**INPUT:**
· · · ·
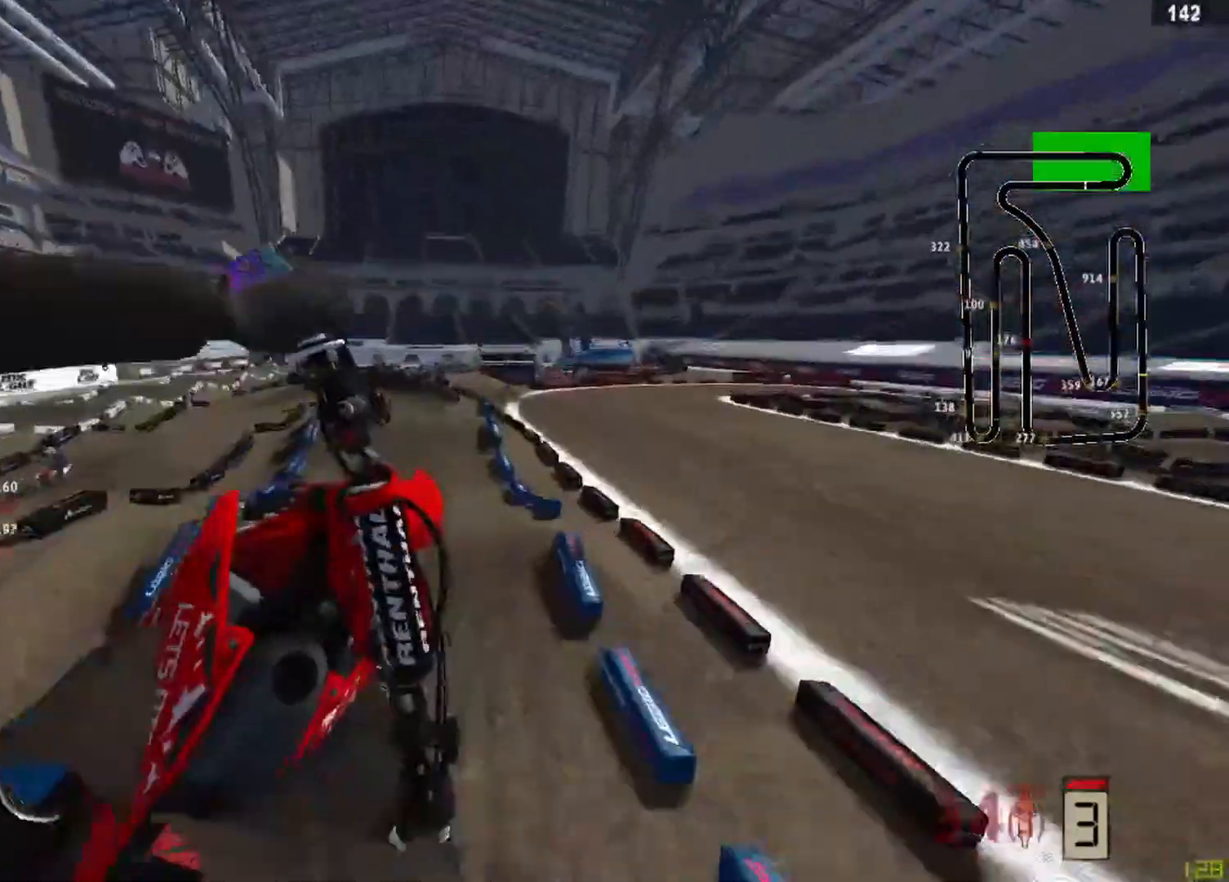
{"buttons": [], "left_stick": "up-left", "right_stick": "center", "events": [[83, "R3", "up"], [417, "right_stick", "center"], [500, "R2", "up"]]}
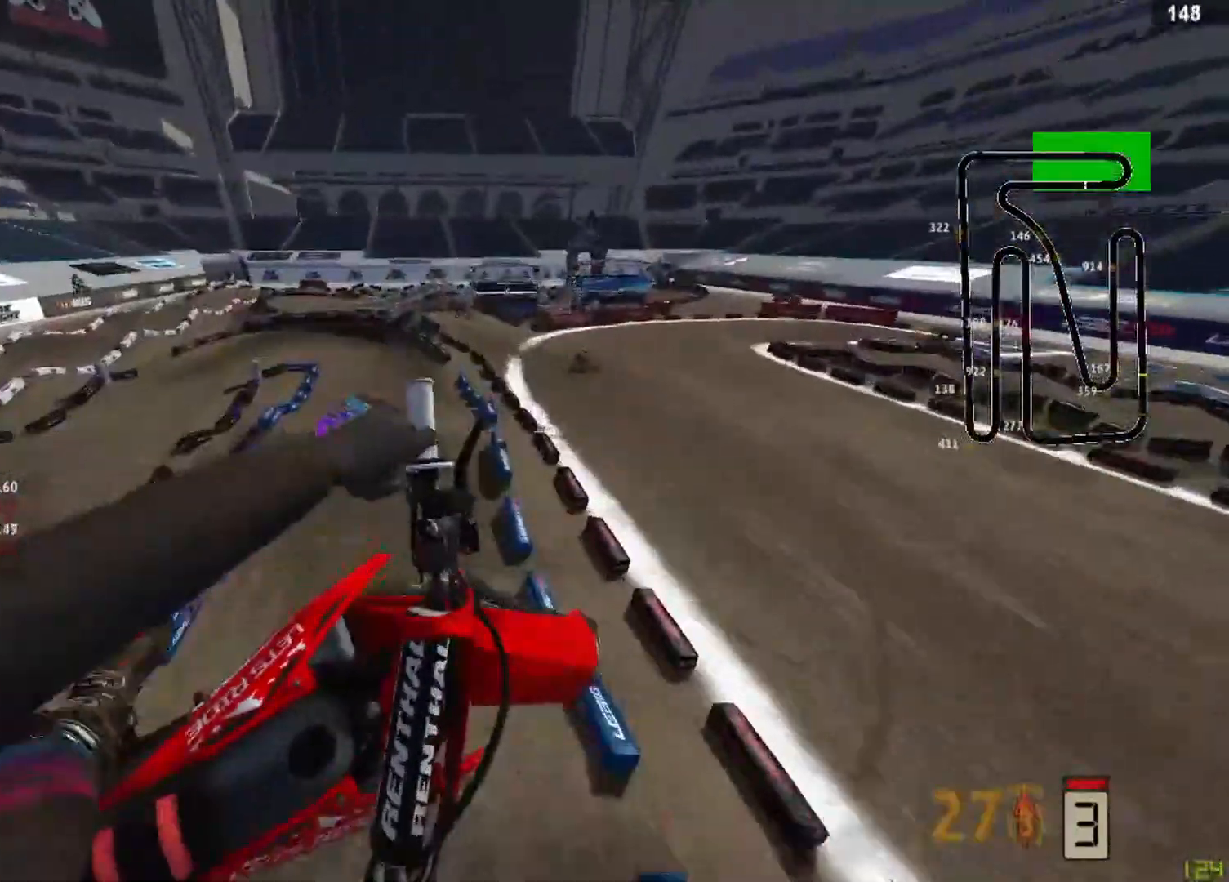
{"buttons": ["R2"], "left_stick": "center", "right_stick": "up", "events": [[42, "SQUARE", "down"], [83, "SQUARE", "up"], [125, "R2", "down"], [500, "left_stick", "center"], [500, "right_stick", "up"]]}
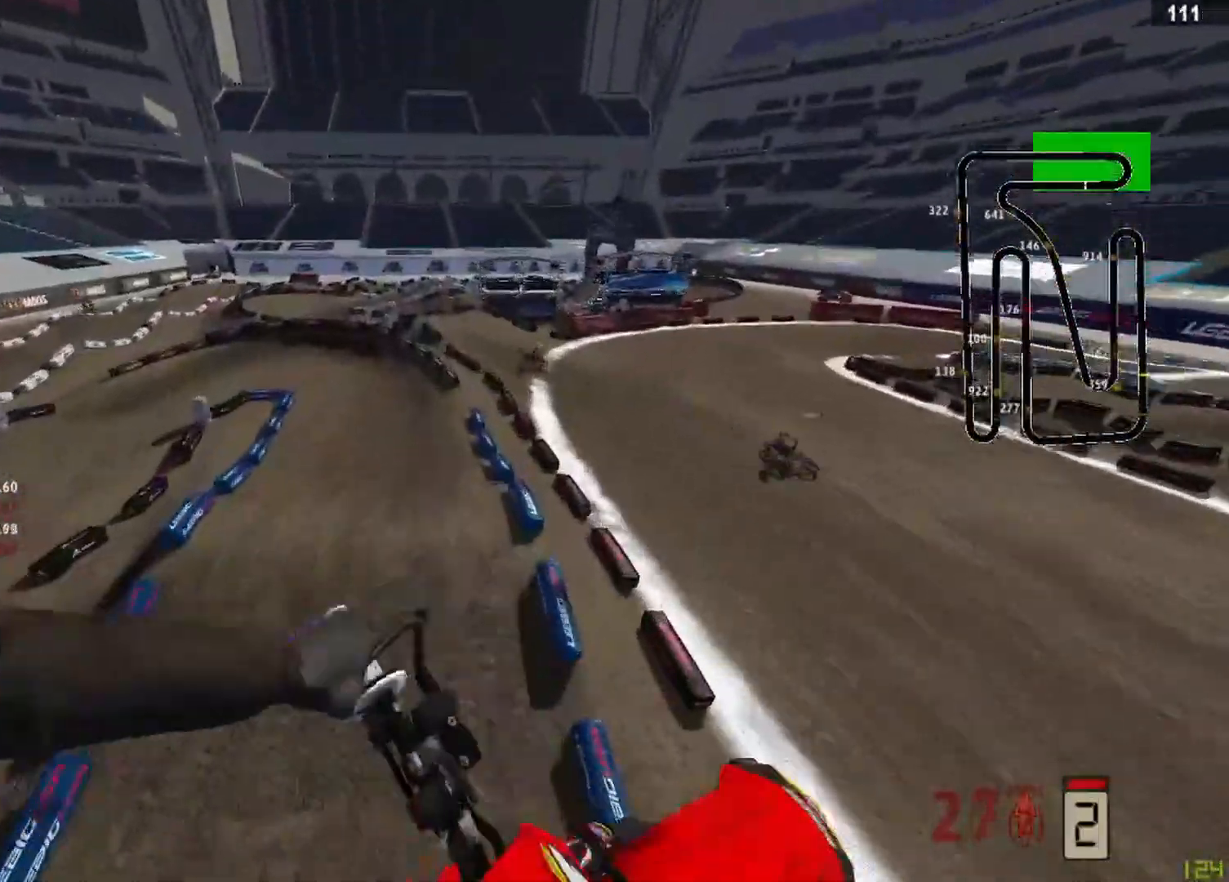
{"buttons": ["R2"], "left_stick": "right", "right_stick": "up", "events": [[417, "left_stick", "right"]]}
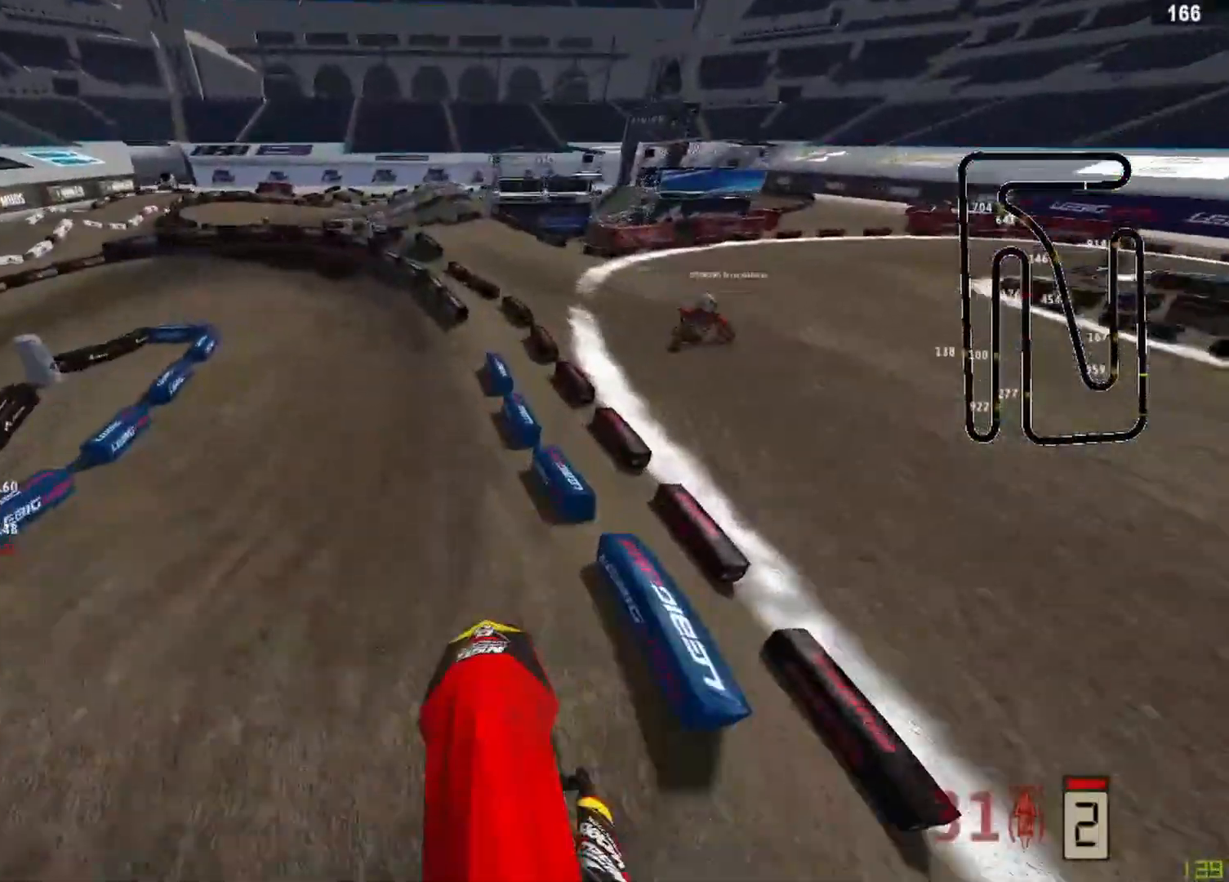
{"buttons": ["R2"], "left_stick": "down-left", "right_stick": "down", "events": [[125, "left_stick", "center"], [250, "right_stick", "center"], [292, "R3", "down"], [333, "left_stick", "left"], [417, "R3", "up"], [417, "right_stick", "down"], [500, "left_stick", "down-left"]]}
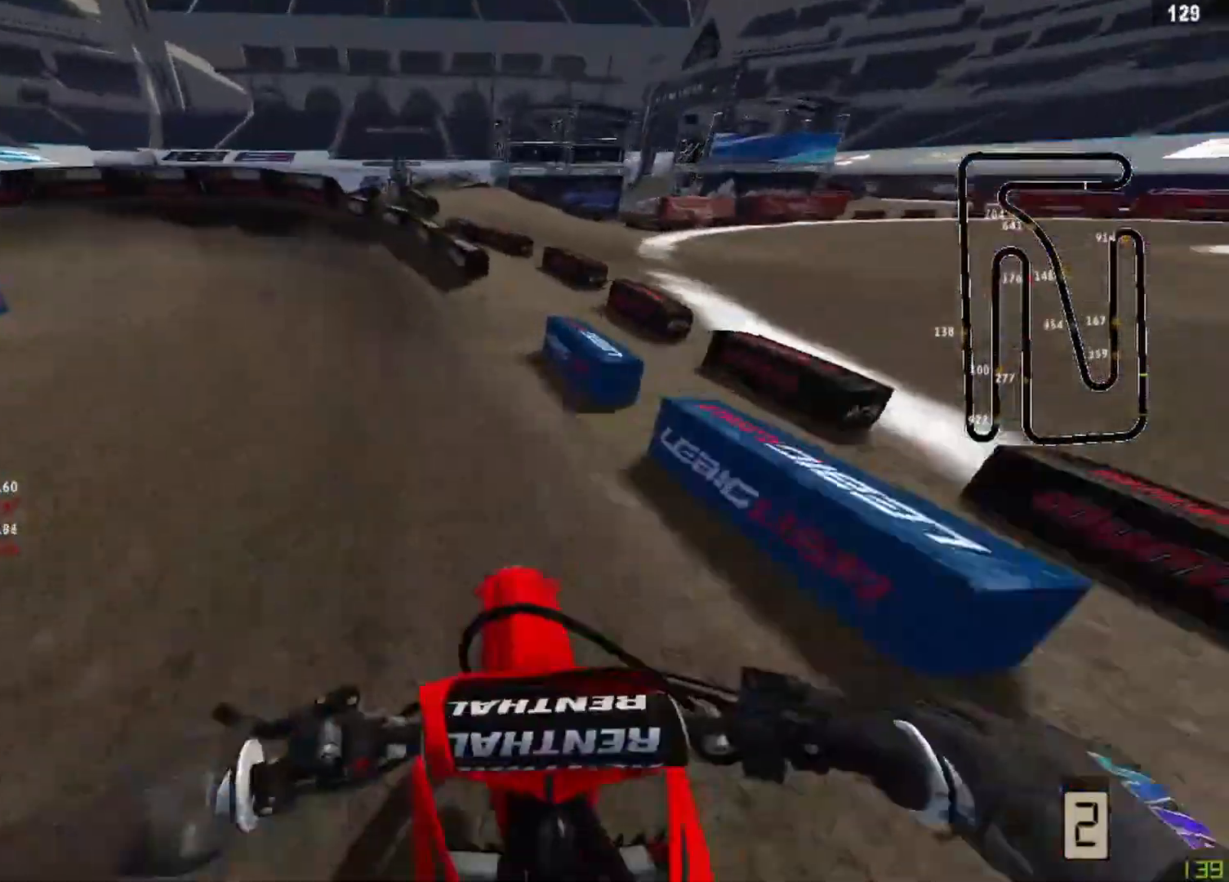
{"buttons": ["R2"], "left_stick": "down-left", "right_stick": "down", "events": []}
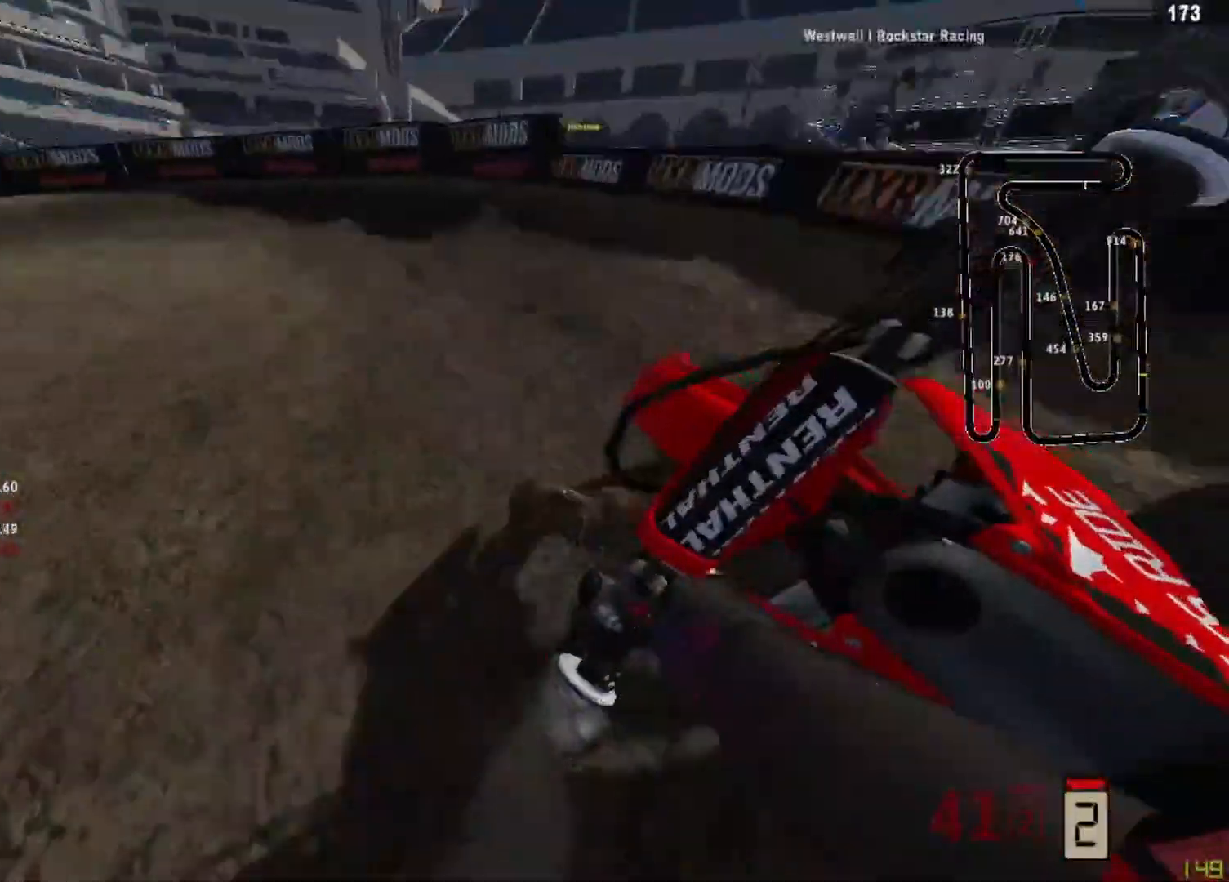
{"buttons": ["L2"], "left_stick": "down-left", "right_stick": "down-right", "events": [[83, "R2", "up"], [125, "L2", "down"], [500, "right_stick", "down-right"]]}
· · · ·
**YOUR INSTRUCTIONS:** Output nothing but the entries above, exactly, once the pictures are removed.

**SOLUTION TO THIS TASK:**
{"buttons": [], "left_stick": "up-left", "right_stick": "center", "events": [[83, "R3", "up"], [417, "right_stick", "center"], [500, "R2", "up"]]}
{"buttons": ["R2"], "left_stick": "center", "right_stick": "up", "events": [[42, "SQUARE", "down"], [83, "SQUARE", "up"], [125, "R2", "down"], [500, "left_stick", "center"], [500, "right_stick", "up"]]}
{"buttons": ["R2"], "left_stick": "right", "right_stick": "up", "events": [[417, "left_stick", "right"]]}
{"buttons": ["R2"], "left_stick": "down-left", "right_stick": "down", "events": [[125, "left_stick", "center"], [250, "right_stick", "center"], [292, "R3", "down"], [333, "left_stick", "left"], [417, "R3", "up"], [417, "right_stick", "down"], [500, "left_stick", "down-left"]]}
{"buttons": ["R2"], "left_stick": "down-left", "right_stick": "down", "events": []}
{"buttons": ["L2"], "left_stick": "down-left", "right_stick": "down-right", "events": [[83, "R2", "up"], [125, "L2", "down"], [500, "right_stick", "down-right"]]}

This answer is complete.